All the extenders that we used in our study were designed for liquid storage preservation. These extenders naturally contain different supportive substances, such as antioxidants, sugars or vitamins. Unfortunately, the authors were unable to determine the differences between the individual extenders because the exact compositions and contents were unknown. It is potentially possible that some components of the NeXcell^® extender interacted negatively with the NMA cryoprotectant. The use of a different cryoprotectant might have resulted in better sperm functional parameters.
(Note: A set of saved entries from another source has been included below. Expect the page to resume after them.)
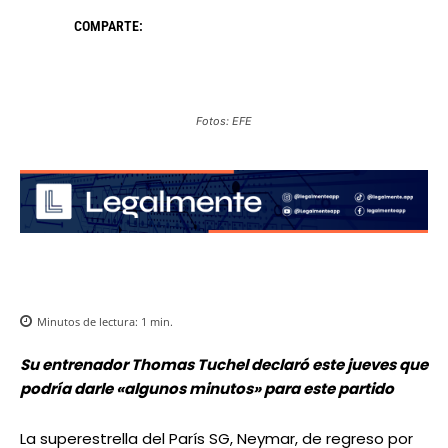
COMPARTE:
Fotos: EFE
Minutos de lectura:
1
min.
Su entrenador Thomas Tuchel declaró este jueves que
podría darle «algunos minutos» para este partido
La superestrella del París SG, Neymar, de regreso por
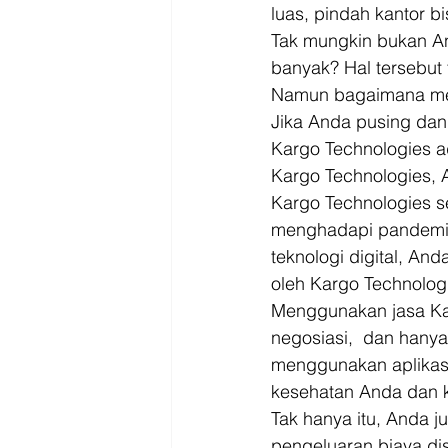
Driver
Jakarta
luas, pindah kantor bi
Tak mungkin bukan An
banyak? Hal tersebut 
Namun bagaimana men
Jika Anda pusing dan 
Kargo Technologies ad
Kargo Technologies, 
Kargo Technologies s
menghadapi pandemi 
teknologi digital, An
oleh Kargo Technologi
Menggunakan jasa Ka
negosiasi,  dan hanya
menggunakan aplikasi 
kesehatan Anda dan k
Tak hanya itu, Anda 
pengeluaran biaya dis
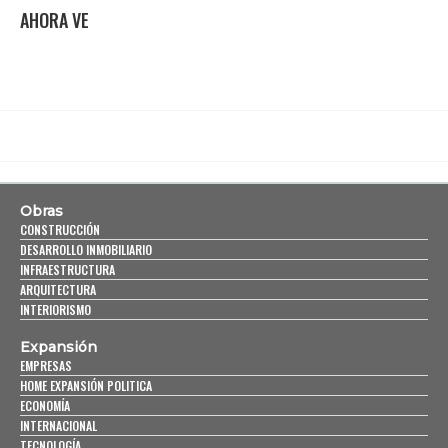
AHORA VE
Obras
CONSTRUCCIÓN
DESARROLLO INMOBILIARIO
INFRAESTRUCTURA
ARQUITECTURA
INTERIORISMO
Expansión
EMPRESAS
HOME EXPANSIÓN POLITICA
ECONOMÍA
INTERNACIONAL
TECNOLOGÍA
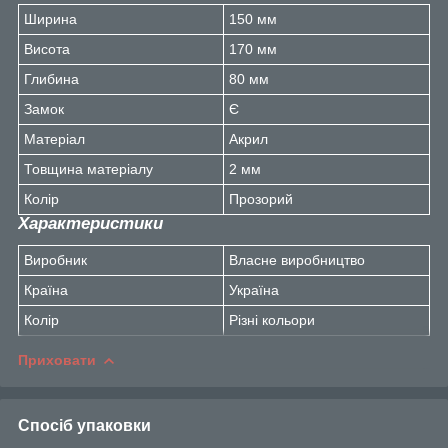
Ширина
150 мм
Висота
170 мм
Глибина
80 мм
Замок
Є
Матеріал
Акрил
Товщина матеріалу
2 мм
Колір
Прозорий
Характеристики
Виробник
Власне виробництво
Країна
Україна
Колір
Різні кольори
Приховати
Спосіб упаковки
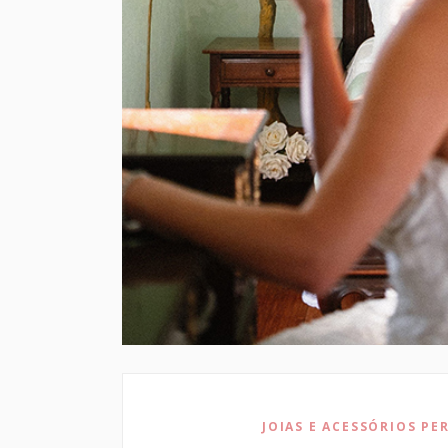
JOIAS E ACESSÓRIOS PER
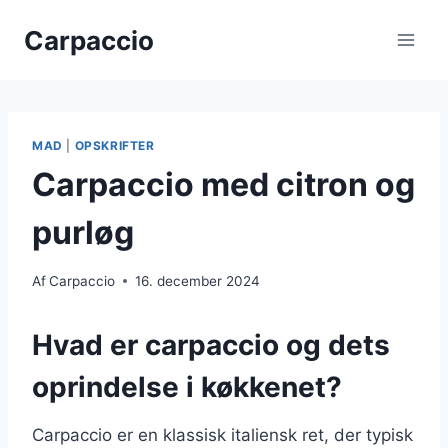
Fortsæt
Carpaccio
til
indhold
MAD
|
OPSKRIFTER
Carpaccio med citron og
purløg
Af
Carpaccio
16. december 2024
Hvad er carpaccio og dets
oprindelse i køkkenet?
Carpaccio er en klassisk italiensk ret, der typisk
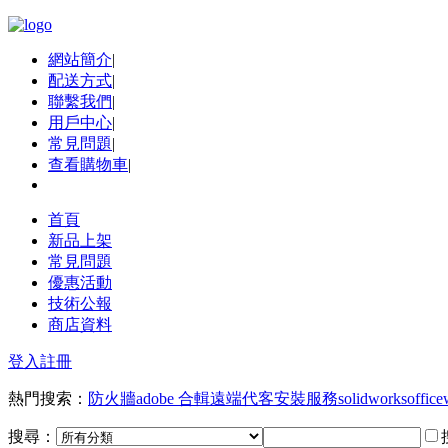
網站簡介
|
配送方式
|
聯繫我們
|
用戶中心
|
常見問題
|
查看購物車
|
首頁
新品上架
常見問題
優惠活動
技術公報
商店資料
登入
註冊
熱門搜索：
防火牆
adobe 合輯
遠端代客安裝服務
solidworks
office
搜尋：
In this trial, the best cryoprotective effect was detected for the Poultry media^® and Raptac^® extenders with 9% of NMA supplementation. On the other hand, NeXcell^® with the same modification was less suitable for this purpose. More importantly, the authors were fully aware of the fact that the extenders were modified and tested for cryopreservation, for which they were not primarily intended. We in no way questioned the effect of these extenders for short-term preservation.

5. Conclusions

The cryopreservation of rooster spermatozoa is an important strategy for rescue programs of threatened populations of animals (original Czech breed) as for the intensive spread of gene flows across populations. Our results suggested two extenders (Poultry media^® and Raptac^®) would be suitable for the cryopreservation procedure, with an applied modification. These extenders were tested for high qualitative spermatozoa parameters (assessed with an mCASA device and flow cytometry), and they did not differ significantly from each other. Our results suggested a perspective strategy for the cryopreservation procedure of avian spermatozoa.